Required work
Transcribe every line of the material below without change, apart from dropping the pictures.

Given information
-=-=-
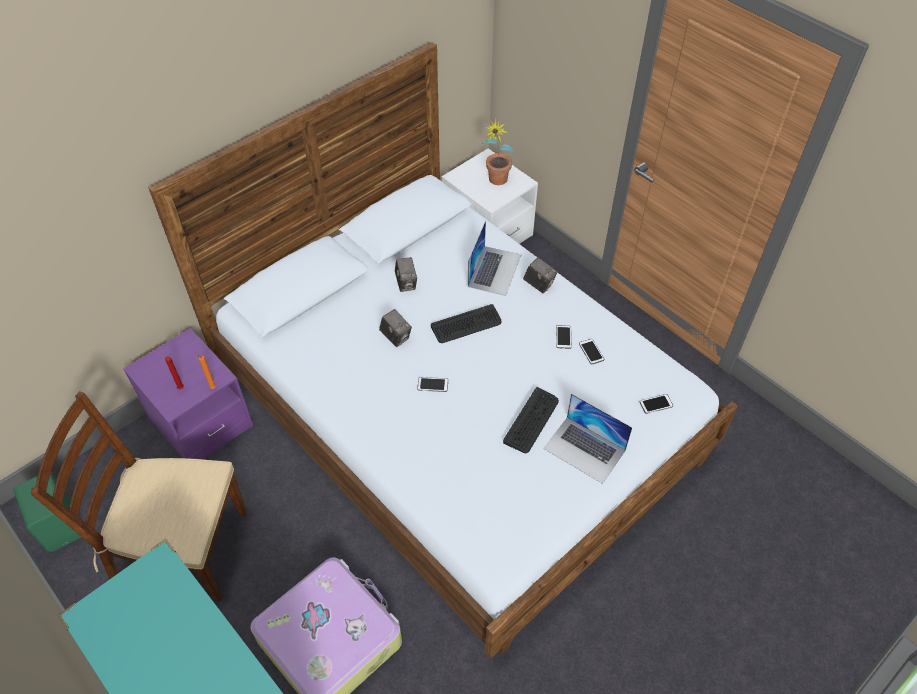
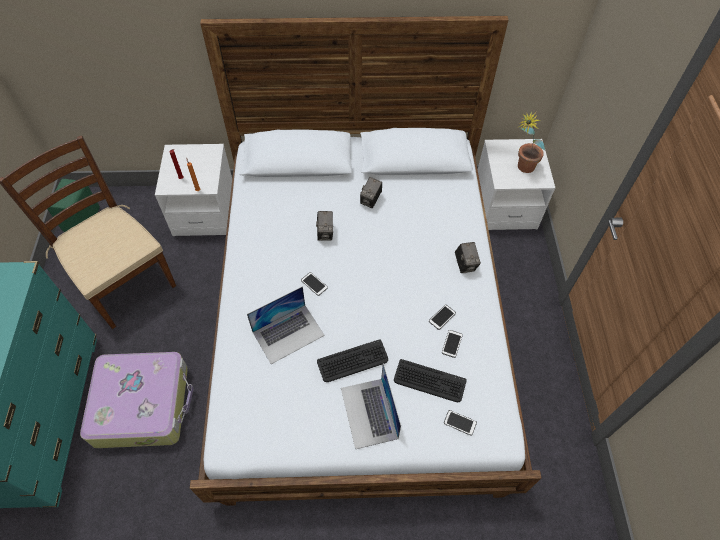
camera: 40 degrees right, 5 degrees up
(200, 422) = (204, 211): purple nightstand -> white nightstand
(466, 325) = (381, 258): keyboard -> keyboard (429, 381)
(494, 270) = (442, 231): laptop -> laptop (288, 333)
-=-=-
Exercise response
camera: 40 degrees right, 5 degrees up
(200, 422) = (204, 211): purple nightstand -> white nightstand
(466, 325) = (381, 258): keyboard -> keyboard (429, 381)
(494, 270) = (442, 231): laptop -> laptop (288, 333)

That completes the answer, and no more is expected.